It is mid-morning, and we are on a road trip, driving to the hometown of our son’s fiancée. Well, today she is his fiancée. Tomorrow they will be married, and the car is laden with gifts, wedding favors, and of course the groom’s cake—his favorite, Italian cream cake. It is packed carefully on ice because of the European buttercream. The real deal.
And so, for the first time in many months, I am not studying for a shelf exam, or working on a rotation, or even cleaning up the cake mess in the kitchen. What I love about a road trip is how the time and movement and feeling of the open road invite reflection.
There have been many things I have loved about my third year of medical school, finished just a few days ago. One of the very best has been my year as the student representative to STFM, and I am grateful to have one more year in the position. I have learned so much and been given great opportunities.
One of the main functions of the student is to participate in the four Board of Director meetings a year. I can’t resist saying that they are great fun and allow for exciting travel, but their real value to me is in the creation of relationships with people I admire and in the education they provide. There is a great deal of reading required to prepare for these four meetings, and especially for someone new to the issues, but therein lies the value, since no course in medical school provides so current and thorough an education on the issues facing our profession. Moreover, the opportunity to learn about the unique responsibilities of a Board of Directors is a great education for anyone in the medical profession since it is the model so often used.

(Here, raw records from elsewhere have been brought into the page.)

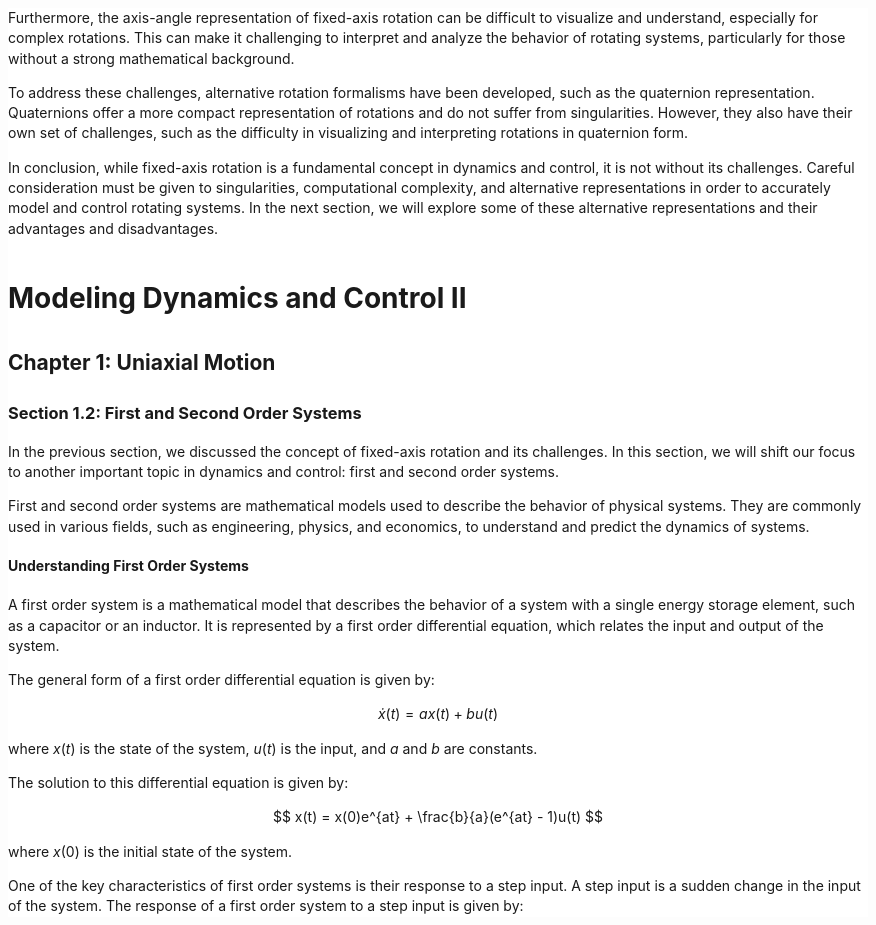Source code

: Furthermore, the axis-angle representation of fixed-axis rotation can be difficult to visualize and understand, especially for complex rotations. This can make it challenging to interpret and analyze the behavior of rotating systems, particularly for those without a strong mathematical background.

To address these challenges, alternative rotation formalisms have been developed, such as the quaternion representation. Quaternions offer a more compact representation of rotations and do not suffer from singularities. However, they also have their own set of challenges, such as the difficulty in visualizing and interpreting rotations in quaternion form.

In conclusion, while fixed-axis rotation is a fundamental concept in dynamics and control, it is not without its challenges. Careful consideration must be given to singularities, computational complexity, and alternative representations in order to accurately model and control rotating systems. In the next section, we will explore some of these alternative representations and their advantages and disadvantages.


# Modeling Dynamics and Control II

## Chapter 1: Uniaxial Motion

### Section 1.2: First and Second Order Systems

In the previous section, we discussed the concept of fixed-axis rotation and its challenges. In this section, we will shift our focus to another important topic in dynamics and control: first and second order systems.

First and second order systems are mathematical models used to describe the behavior of physical systems. They are commonly used in various fields, such as engineering, physics, and economics, to understand and predict the dynamics of systems.

#### Understanding First Order Systems

A first order system is a mathematical model that describes the behavior of a system with a single energy storage element, such as a capacitor or an inductor. It is represented by a first order differential equation, which relates the input and output of the system.

The general form of a first order differential equation is given by:

$$
\dot{x}(t) = ax(t) + bu(t)
$$

where $x(t)$ is the state of the system, $u(t)$ is the input, and $a$ and $b$ are constants.

The solution to this differential equation is given by:

$$
x(t) = x(0)e^{at} + \frac{b}{a}(e^{at} - 1)u(t)
$$

where $x(0)$ is the initial state of the system.

One of the key characteristics of first order systems is their response to a step input. A step input is a sudden change in the input of the system. The response of a first order system to a step input is given by:
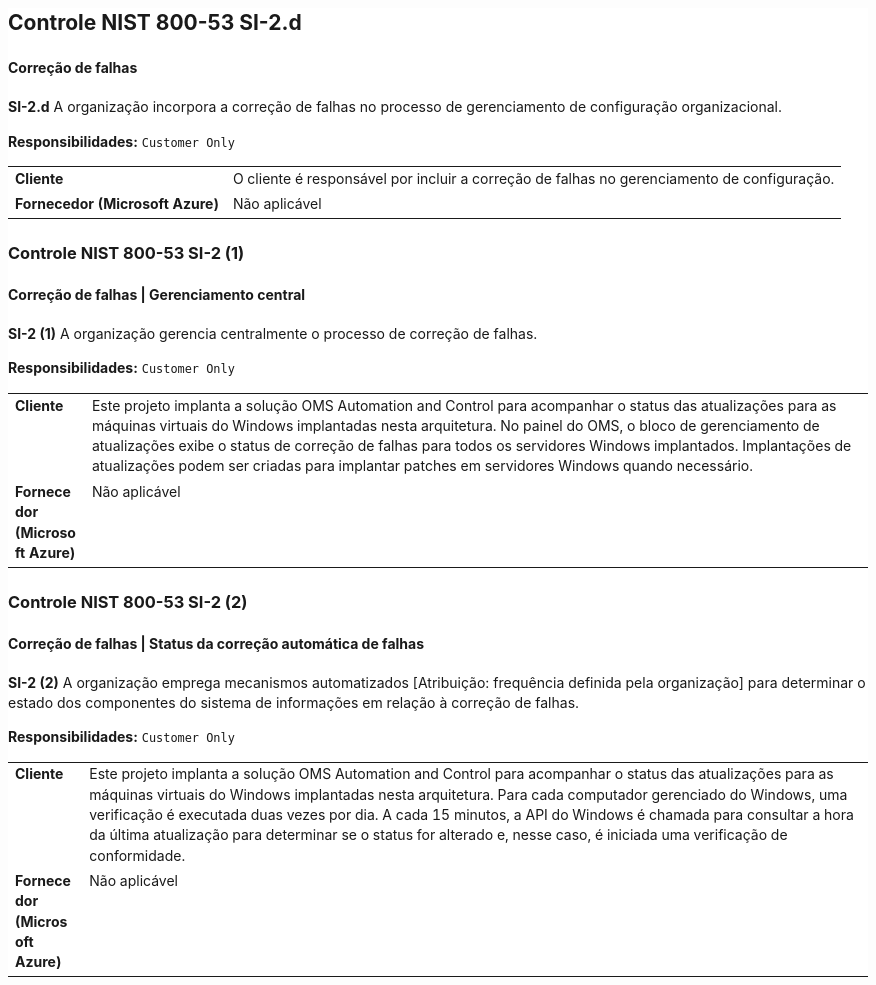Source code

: 
 ## <a name="nist-800-53-control-si-2d"></a>Controle NIST 800-53 SI-2.d

#### <a name="flaw-remediation"></a>Correção de falhas

**SI-2.d** A organização incorpora a correção de falhas no processo de gerenciamento de configuração organizacional.

**Responsibilidades:** `Customer Only`

|||
|---|---|
| **Cliente** | O cliente é responsável por incluir a correção de falhas no gerenciamento de configuração. |
| **Fornecedor (Microsoft Azure)** | Não aplicável |


 ### <a name="nist-800-53-control-si-2-1"></a>Controle NIST 800-53 SI-2 (1)

#### <a name="flaw-remediation--central-management"></a>Correção de falhas | Gerenciamento central

**SI-2 (1)** A organização gerencia centralmente o processo de correção de falhas.

**Responsibilidades:** `Customer Only`

|||
|---|---|
| **Cliente** | Este projeto implanta a solução OMS Automation and Control para acompanhar o status das atualizações para as máquinas virtuais do Windows implantadas nesta arquitetura. No painel do OMS, o bloco de gerenciamento de atualizações exibe o status de correção de falhas para todos os servidores Windows implantados. Implantações de atualizações podem ser criadas para implantar patches em servidores Windows quando necessário. |
| **Fornecedor (Microsoft Azure)** | Não aplicável |


 ### <a name="nist-800-53-control-si-2-2"></a>Controle NIST 800-53 SI-2 (2)

#### <a name="flaw-remediation--automated-flaw-remediation-status"></a>Correção de falhas | Status da correção automática de falhas

**SI-2 (2)** A organização emprega mecanismos automatizados [Atribuição: frequência definida pela organização] para determinar o estado dos componentes do sistema de informações em relação à correção de falhas.

**Responsibilidades:** `Customer Only`

|||
|---|---|
| **Cliente** | Este projeto implanta a solução OMS Automation and Control para acompanhar o status das atualizações para as máquinas virtuais do Windows implantadas nesta arquitetura. Para cada computador gerenciado do Windows, uma verificação é executada duas vezes por dia. A cada 15 minutos, a API do Windows é chamada para consultar a hora da última atualização para determinar se o status for alterado e, nesse caso, é iniciada uma verificação de conformidade. |
| **Fornecedor (Microsoft Azure)** | Não aplicável |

The student also is a member of the Education Committee, and this provides more opportunities at a hands-on level. As the liaison to students at the Conference on Medical Student Education and the STFM Annual Spring Conference, I not only got to meet some pretty fabulous colleagues but also attended sessions that afforded insight into the current state and future directions of family medicine education. As part of the subcommittee on Medical Students and the Electronic Health Record, I got to help write a policy statement that I hope will make a difference in medical student education.
There have also been unexpected opportunities. With some handholding from Mike Mendoza, MD, MPH, MS, I learned to review abstracts, and Joseph Scherger, MD, MPH, an assistant editor of Family Medicine entrusted me with my first opportunity to peer review an article. Jerry Kruse, MD, MSPH, gave me one of my best assignments of medical school—to look up and read the COGME 20th report, which plainly states the urgent need to devote resources and attention to primary care. Lastly, the many teachers of family medicine whom I have met this year have bowled me over with their talent, enthusiasm, and sincerity. They are the real deal.
I am deeply grateful to STFM for the professional development and learning opportunities given to me as student representative and to the students at the AAFP National Conference for electing me. I am really grateful that my term continues for the 2013–2014 academic year, because, to be honest, it’s taken me this first year to come up to speed. I strongly urge other students to run for this position!